# Stainless Steel Tanks



## bikerrew (Mar 22, 2009)

Hi, Has anyone here graduated up to using larger SS tanks. What are the good and bad points or things I need to consider. We want to start making larger batches of a single varietal.
Thanks,
Ray


----------



## AlFulchino (Mar 22, 2009)

good points - very easy cleaning...variable capacity...user can change type of oak


bad point.....no micro-oxygenation...no romantic wine making image....little aroma in cellar


my opinion


----------



## Wade E (Mar 22, 2009)

Wish I could afford 1 of those!


----------



## Jeff H (Mar 22, 2009)

I'm assuming you are talking about variable capacity tanks.


Bad points - temperature changes in the winery could cause either an increase in headspace or wine coming out of the tank. Also gasket could deflate (unlikely if checked and maintained) and expose wine to air.

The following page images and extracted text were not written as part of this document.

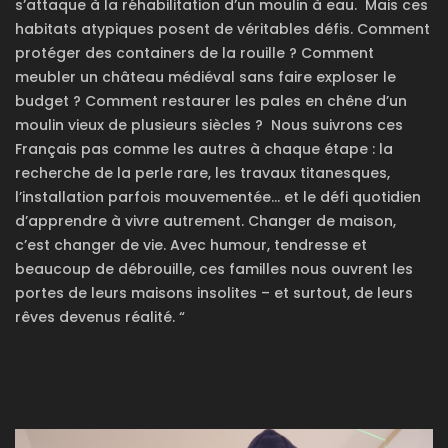
s’attaque à la réhabilitation d’un moulin à eau.
Mais ces
habitats atypiques posent de véritables défis. Comment
protéger des containers de la rouille ? Comment
meubler un château médiéval sans faire exploser le
budget ? Comment restaurer les pales en chêne d’un
moulin vieux de plusieurs siècles ?
Nous suivrons ces
Français pas comme les autres à chaque étape : la
recherche de la perle rare, les travaux titanesques,
l’installation parfois mouvementée… et le défi quotidien
d’apprendre à vivre autrement. Changer de maison,
c’est changer de vie. Avec humour, tendresse et
beaucoup de débrouille, ces familles nous ouvrent les
portes de leurs maisons insolites – et surtout, de leurs
rêves devenus réalité. “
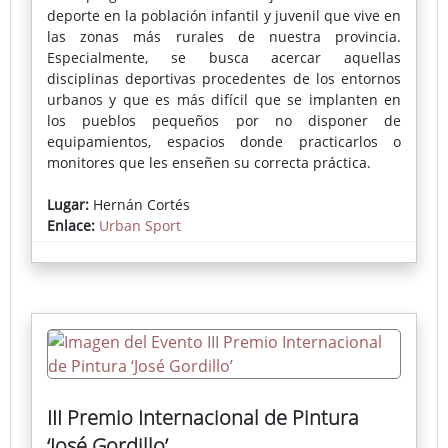
deporte en la población infantil y juvenil que vive en
las zonas más rurales de nuestra provincia.
Especialmente, se busca acercar aquellas
disciplinas deportivas procedentes de los entornos
urbanos y que es más difícil que se implanten en
los pueblos pequeños por no disponer de
equipamientos, espacios donde practicarlos o
monitores que les enseñen su correcta práctica.
En cada localidad se instala una pista deportiva
Lugar:
Hernán Cortés
portátil donde se puede practicar skate, voleibol,
Enlace:
Urban Sport
fútbol-sala, bádminton, baloncesto o parkour,
actividades muy demandadas por los más jóvenes.
La inscripción pueden realizarse a través del
Ayuntamiento o en la propia pista el día del evento.
III Premio Internacional de Pintura
‘José Gordillo’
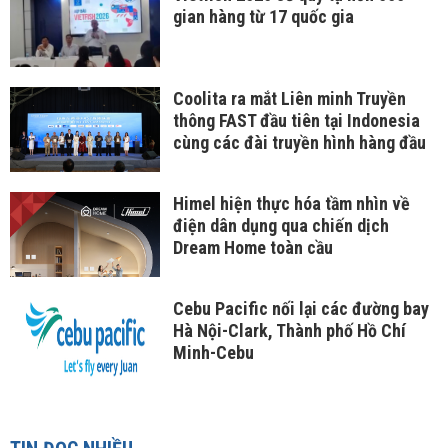
gian hàng từ 17 quốc gia
Coolita ra mắt Liên minh Truyền
thông FAST đầu tiên tại Indonesia
cùng các đài truyền hình hàng đầu
Himel hiện thực hóa tầm nhìn về
điện dân dụng qua chiến dịch
Dream Home toàn cầu
Cebu Pacific nối lại các đường bay
Hà Nội-Clark, Thành phố Hồ Chí
Minh-Cebu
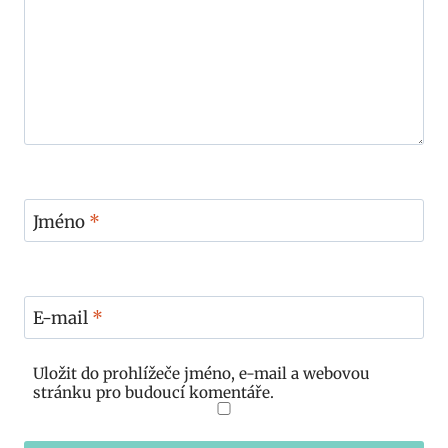
Jméno
*
E-mail
*
Uložit do prohlížeče jméno, e-mail a webovou
stránku pro budoucí komentáře.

Good point - convenience to accomodate different wine amounts. SST is easy to maintain and has a long life expectancy.


----------



## bikerrew (Mar 22, 2009)

Yeah, I guess the cost is the major drawback. I appreciate the the other comments. I'm just thinking that's our next step. Thanks, Ray


----------



## AlFulchino (Mar 22, 2009)

flex tanks dude..flex tanks


----------



## chiefmike (Mar 27, 2009)

Al...I've been seeing more about the flex tanks, but have not tried them yet. Any suggestions on where to get them? Advantages and disadvantages?


----------



## AlFulchino (Mar 27, 2009)

the only isue i have had w my fles tank is the closure (lid) on the 50 gallon units are a bugger to open and close....but they DO work...i am seeing an advance in aging quality over glass....they are supposed to have the same micro-ox that a two year old oak barrel has.....easy to clean and transport...you can alter your oaking...ie french/american etc and also toast level when you want




they are NOT as nice looking a an oak barrel in your cellar would be
just go to their website and give John or the new salesman a call...they now even have easy monthly payments as low as under ten dollars per month


the bad points Jeff H was mentioning for SS could also be valid for Flex tanks...but then again every aging vessel has something you HAVE to watch for


----------



## Jwhelan939 (May 8, 2009)

I have 2 variables that I plan on using for the first time this September. My biggest question is how to degass? I usually use a break bleader, but I dont think I can do that with the SS tank. I would hate to think that I will have to use a mixer for the whole process.


----------



## grapeman (May 8, 2009)

I am assuming you are going withfresh grapes for the process. When fermenting grapes as opposed to kits and the process taking months not weeks, degassing is seldom necessary.


----------



## Jwhelan939 (May 8, 2009)

I get fresh juice from italy. So its not really a kit, but I don't have to worry about the press. I made it last season and it was incredible. sadly I am down to my last bottle


----------



## grapeman (May 8, 2009)

You probably still don't need a lot of degassing if you use the variable cap tank.


----------